Devoir de l’argent n’est souvent pas une situation enviable. Savoir que l’on est incapable de la rembourser devient franchement insoutenable.
Mais pire encore! Continuer à creuser sa dette, s’apparente carrément à une fuite en avant démentielle.
Pourtant, ce sont les pratiques, année après année, des autorités du Canton de Genève. Treize milliards est l’estimation de la dette aujourd’hui; soit plus de 30’000 Frs par personne établie sur ce petit bout de territoire. Il suffit juste d’imaginer les intérêts annuels nécessaires pour emprunter tout cet argent et l’on arrive à une somme de plusieurs centaines de millions pour se maintenir à flot. C’est plus ou moins, le déficit structurel du budget selon les spécialistes.
Mais pour nous, habitant le Canton, il s’agit d’une réalité doublement insupportable.
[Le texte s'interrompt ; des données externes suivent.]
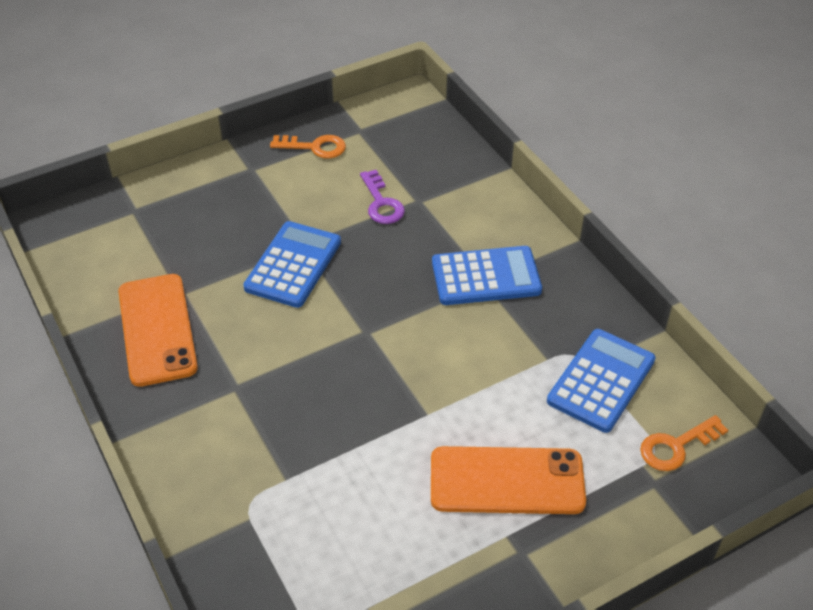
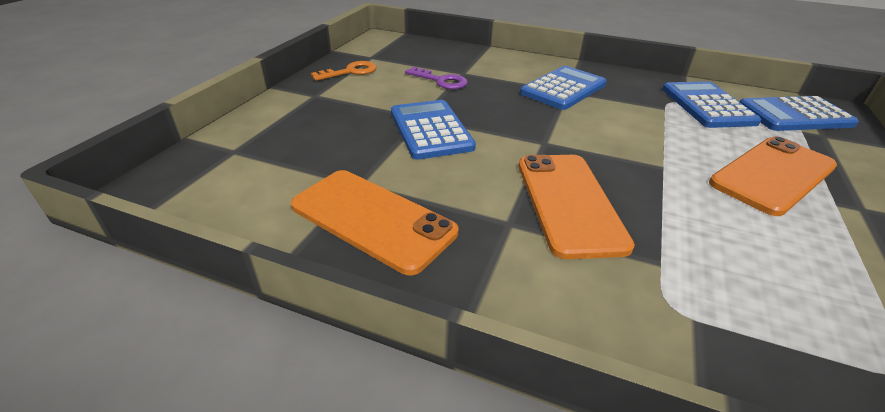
camera: 40 degrees left, 10 degrees down
orange key [640,415,728,471] -> blue calculator [740,96,859,131]
none -> orange phone [519,155,635,259]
En effet d’un côté, notre dette est tellement élevée que nous devons à tout prix économiser et de l’autre côté, nous ne pouvons même plus investir. Devoir se serrer la ceinture, sans rêver à notre futur, n’est pas vraiment réjouissant.
Pourtant, il existe une solution à notre portée: nous désendetter, nous défaire d’une partie de nos biens! Imaginez un instant que nos Autorités décident de vendre quelques propriétés dans le domaine immobilier, les SIG, l’aéroport ou la banque cantonale de Genève et immédiatement plusieurs milliards viendraient alléger notre abyssale dette et la ramener à un niveau plus acceptable. Cela tient du bon sens, alors pourquoi ne pas le faire? Tout simplement parce que le monde politique genevois ne fonctionne pas ainsi. Cet argent ne vient pas de leurs propres poches mais des nôtres, alors à quoi bon!
Dès lors, seule la voix de la raison doit se faire entendre: «Faites-le leur savoir haut et fort: soit vous diminuer la dette en libérant des actifs; soit vous êtes virés, lors des prochaines élections».